I feel like we’re about to get a flood of those polls …
Oh, 100 percent. So you’re going to write this, and then —
I’ve got to get it up quickly, or it’ll be out of date.
Over the weekend, you’ll have 25 polls coming out. But what I remember of the CNN poll is that she was doing better among independent voters and she was doing better among women. So that alone is helpful. And I think the theory of the case with Harris is you’re also giving those younger voters who are frustrated a chance to vote for somebody that — they may not know much about her, but they can actually hear her message. Right now, when they see Biden, no matter what he’s saying, I don’t think it’s resonating.
One of the signature dynamics of this race has been that in competitive states, Biden is almost always doing worse than Democratic senators and candidates. So people like Bob Casey or Mark Kelly are up in their races by a few points, and Biden is down in those states by a few points. But as we established, it’s not obvious that Harris or others would do so much better against Trump. So do these splits reflect Biden’s particular weakness as a candidate? Or is it more that Trump is actually a stronger candidate than people give him credit for? He’s been underestimated again and again over the years.
The most dramatic pre-debate difference in polls comparing the presidential and down-ballot candidates was how much Democrats were overperforming Biden in terms of the vote percentage they were getting. The difference between Tammy Baldwin, say, getting 49 percent right now on the ballot and Biden getting 45 or 46 percent is important, obviously — two to three points is the difference between winning and losing. But that’s not a huge gap. The huge gap is between Trump getting 49 percent and the Republican at 39 percent. I think part of the reason those candidates are at 39 percent is that people don’t really know who they are. They’re all pretty unknown at this stage of the game. And Baldwin, Bob Casey, Jon Tester, Sherrod Brown, Jacky Rosen from Nevada — they’re all incumbents. Many of them have been incumbents for a long time.

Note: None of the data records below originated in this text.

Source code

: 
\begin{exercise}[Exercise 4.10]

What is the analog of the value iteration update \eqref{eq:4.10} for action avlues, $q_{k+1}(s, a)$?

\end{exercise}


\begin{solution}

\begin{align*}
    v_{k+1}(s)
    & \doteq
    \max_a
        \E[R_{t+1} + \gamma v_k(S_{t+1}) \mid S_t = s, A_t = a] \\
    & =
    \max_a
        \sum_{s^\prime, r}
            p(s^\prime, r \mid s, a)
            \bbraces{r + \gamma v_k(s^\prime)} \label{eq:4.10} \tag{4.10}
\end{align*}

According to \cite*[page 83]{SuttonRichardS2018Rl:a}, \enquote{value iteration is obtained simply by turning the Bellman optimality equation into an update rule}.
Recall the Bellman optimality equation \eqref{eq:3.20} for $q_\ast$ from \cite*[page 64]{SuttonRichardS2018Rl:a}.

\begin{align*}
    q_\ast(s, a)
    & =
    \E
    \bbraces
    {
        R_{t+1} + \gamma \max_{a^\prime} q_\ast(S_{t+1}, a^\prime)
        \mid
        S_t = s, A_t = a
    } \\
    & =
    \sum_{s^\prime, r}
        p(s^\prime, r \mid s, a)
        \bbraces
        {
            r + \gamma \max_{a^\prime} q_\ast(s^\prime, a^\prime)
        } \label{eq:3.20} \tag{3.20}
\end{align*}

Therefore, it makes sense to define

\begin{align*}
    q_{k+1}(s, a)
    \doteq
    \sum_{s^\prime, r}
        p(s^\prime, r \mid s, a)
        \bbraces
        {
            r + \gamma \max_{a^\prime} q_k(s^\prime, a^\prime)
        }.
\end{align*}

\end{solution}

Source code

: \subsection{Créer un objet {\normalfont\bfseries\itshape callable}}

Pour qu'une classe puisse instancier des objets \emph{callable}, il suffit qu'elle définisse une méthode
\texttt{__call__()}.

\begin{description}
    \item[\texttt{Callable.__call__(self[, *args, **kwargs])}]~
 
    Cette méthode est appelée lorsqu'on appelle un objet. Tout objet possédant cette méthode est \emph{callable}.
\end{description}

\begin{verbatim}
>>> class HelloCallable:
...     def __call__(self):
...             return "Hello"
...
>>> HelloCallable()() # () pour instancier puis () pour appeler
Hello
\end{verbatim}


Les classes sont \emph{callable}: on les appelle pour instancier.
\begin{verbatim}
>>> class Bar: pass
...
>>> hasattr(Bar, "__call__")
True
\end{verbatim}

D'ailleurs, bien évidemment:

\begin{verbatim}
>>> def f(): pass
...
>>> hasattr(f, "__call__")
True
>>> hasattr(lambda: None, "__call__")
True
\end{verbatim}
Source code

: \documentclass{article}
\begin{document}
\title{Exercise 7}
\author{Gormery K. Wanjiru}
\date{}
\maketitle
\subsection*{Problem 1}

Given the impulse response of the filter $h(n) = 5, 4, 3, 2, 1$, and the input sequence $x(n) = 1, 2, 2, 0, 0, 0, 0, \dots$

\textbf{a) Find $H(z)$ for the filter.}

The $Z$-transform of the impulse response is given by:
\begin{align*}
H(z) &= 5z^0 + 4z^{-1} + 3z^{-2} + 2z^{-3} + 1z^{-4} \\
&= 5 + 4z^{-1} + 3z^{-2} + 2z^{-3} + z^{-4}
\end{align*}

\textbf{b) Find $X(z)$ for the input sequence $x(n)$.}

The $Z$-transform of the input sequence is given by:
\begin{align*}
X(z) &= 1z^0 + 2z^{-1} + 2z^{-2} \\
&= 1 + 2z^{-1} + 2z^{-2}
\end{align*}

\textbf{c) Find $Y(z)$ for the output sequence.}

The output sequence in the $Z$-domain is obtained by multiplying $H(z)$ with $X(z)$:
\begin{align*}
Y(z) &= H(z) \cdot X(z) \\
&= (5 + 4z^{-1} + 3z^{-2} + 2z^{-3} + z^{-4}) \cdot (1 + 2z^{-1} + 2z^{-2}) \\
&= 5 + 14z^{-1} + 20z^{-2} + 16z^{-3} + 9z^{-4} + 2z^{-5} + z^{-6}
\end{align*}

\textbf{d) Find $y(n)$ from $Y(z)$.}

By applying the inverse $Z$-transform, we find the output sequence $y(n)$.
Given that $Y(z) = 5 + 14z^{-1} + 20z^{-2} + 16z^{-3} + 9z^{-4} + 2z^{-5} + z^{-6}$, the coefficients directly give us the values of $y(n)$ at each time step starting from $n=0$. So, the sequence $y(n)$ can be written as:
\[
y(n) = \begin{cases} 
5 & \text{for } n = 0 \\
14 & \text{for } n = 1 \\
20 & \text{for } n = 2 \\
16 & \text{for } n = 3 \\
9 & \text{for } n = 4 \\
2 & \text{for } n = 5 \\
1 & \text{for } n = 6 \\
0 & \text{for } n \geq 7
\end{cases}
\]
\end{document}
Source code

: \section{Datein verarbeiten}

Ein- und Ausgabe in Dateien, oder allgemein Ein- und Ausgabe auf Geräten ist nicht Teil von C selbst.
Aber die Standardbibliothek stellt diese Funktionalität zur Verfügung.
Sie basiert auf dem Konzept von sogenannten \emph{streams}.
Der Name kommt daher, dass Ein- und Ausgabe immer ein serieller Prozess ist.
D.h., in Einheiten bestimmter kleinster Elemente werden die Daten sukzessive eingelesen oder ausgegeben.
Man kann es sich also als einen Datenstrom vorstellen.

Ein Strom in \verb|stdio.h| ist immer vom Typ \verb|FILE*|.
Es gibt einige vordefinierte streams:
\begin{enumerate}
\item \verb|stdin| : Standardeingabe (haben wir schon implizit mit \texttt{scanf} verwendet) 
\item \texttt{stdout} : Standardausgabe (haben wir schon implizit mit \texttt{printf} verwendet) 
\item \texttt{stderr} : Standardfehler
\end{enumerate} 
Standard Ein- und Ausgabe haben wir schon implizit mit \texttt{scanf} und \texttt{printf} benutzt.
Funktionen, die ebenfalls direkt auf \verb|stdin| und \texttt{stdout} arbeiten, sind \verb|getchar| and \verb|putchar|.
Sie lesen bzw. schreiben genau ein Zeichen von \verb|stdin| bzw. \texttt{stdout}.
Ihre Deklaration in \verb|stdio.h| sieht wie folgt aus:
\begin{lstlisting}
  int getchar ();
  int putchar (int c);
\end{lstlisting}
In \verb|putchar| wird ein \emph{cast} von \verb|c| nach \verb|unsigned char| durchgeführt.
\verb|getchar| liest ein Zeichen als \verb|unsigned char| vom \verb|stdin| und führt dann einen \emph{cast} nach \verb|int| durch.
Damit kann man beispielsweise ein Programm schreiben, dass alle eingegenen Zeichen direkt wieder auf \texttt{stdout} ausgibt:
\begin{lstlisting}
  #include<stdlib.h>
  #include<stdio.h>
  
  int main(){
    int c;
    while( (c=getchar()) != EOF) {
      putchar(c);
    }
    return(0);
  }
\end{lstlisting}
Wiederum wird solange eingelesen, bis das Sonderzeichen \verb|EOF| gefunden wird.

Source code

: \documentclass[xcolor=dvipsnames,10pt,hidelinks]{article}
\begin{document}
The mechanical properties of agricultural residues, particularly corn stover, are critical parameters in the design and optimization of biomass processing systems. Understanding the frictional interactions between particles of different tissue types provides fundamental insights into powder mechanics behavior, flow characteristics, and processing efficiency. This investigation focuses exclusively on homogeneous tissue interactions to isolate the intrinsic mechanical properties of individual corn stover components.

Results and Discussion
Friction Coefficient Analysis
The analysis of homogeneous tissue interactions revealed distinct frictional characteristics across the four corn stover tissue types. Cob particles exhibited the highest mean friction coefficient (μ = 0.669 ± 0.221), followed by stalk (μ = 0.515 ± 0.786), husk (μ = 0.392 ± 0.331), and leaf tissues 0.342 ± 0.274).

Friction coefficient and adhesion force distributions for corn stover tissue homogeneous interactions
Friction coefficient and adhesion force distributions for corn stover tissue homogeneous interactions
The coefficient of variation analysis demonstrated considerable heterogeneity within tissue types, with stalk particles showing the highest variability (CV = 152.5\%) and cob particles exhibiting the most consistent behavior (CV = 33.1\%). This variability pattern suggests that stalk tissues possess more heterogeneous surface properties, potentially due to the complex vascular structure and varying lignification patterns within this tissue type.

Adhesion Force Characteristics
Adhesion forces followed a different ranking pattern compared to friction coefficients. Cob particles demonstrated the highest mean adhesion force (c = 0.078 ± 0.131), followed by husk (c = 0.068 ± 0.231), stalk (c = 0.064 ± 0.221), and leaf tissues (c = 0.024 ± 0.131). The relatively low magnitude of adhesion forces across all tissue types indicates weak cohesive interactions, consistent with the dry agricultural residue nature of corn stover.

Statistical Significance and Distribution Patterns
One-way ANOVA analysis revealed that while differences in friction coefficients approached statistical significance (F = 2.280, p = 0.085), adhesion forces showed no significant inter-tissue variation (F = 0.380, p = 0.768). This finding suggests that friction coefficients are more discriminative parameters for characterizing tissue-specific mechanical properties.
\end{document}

Pre-debate, the Democratic candidates were basically getting the core vote that you should get if you’re a decent Democratic candidate. The percent of the vote you should be getting, even if you lose: 47, 48 percent. Again, pre-debate, the theory was that Biden just needed to get those people who already want to vote for a Democrat to come vote for him. It can’t be that hard. But now, if you are those Democratic candidates, your job is to make sure people don’t align you with the president. They always have been trying to be seen as independent from Biden, but even more so now. They’re saying, “You can feel free to vote for me. And I don’t really care what you’re doing on the top of the ticket. Just vote for me.”
This interview has been edited for length and clarity.